*** Opening of Data in this exercise ***

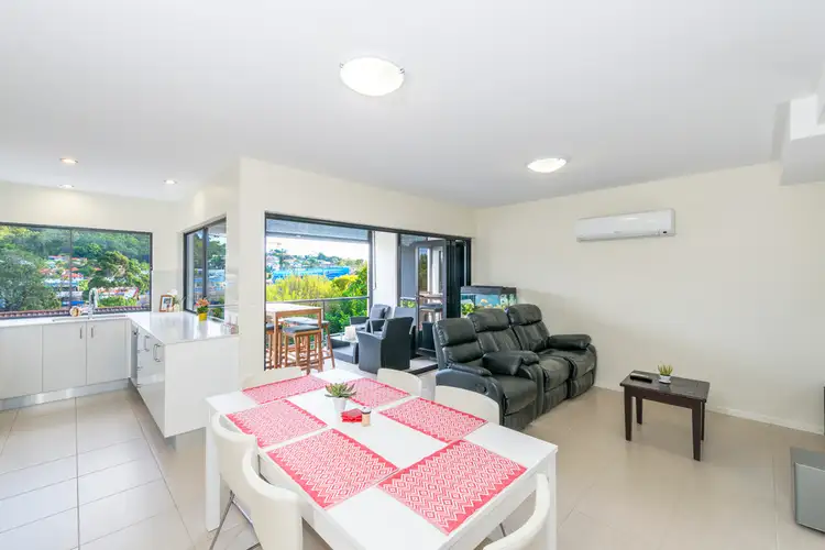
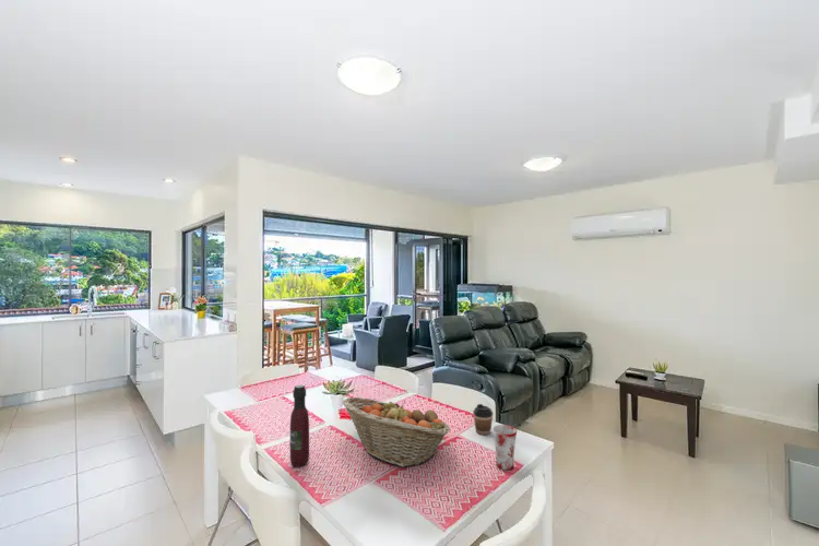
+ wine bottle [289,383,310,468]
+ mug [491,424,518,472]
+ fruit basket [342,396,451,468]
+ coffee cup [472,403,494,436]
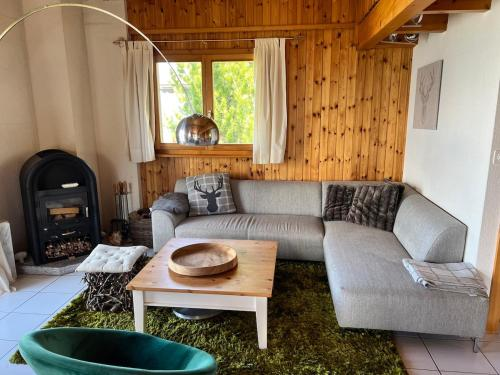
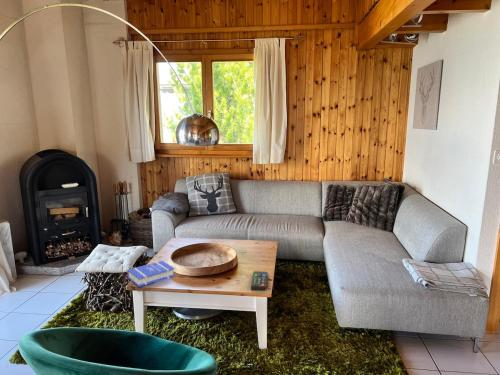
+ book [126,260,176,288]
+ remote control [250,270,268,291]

*** Close of Data in this exercise ***

● **Problem to work on**
What you return must match, line for line, the records from the line containing "coffee cup [472,403,494,436]" through their end, with both ends included and no pictures.

● **Task output**
+ coffee cup [472,403,494,436]
+ book [126,260,176,288]
+ remote control [250,270,268,291]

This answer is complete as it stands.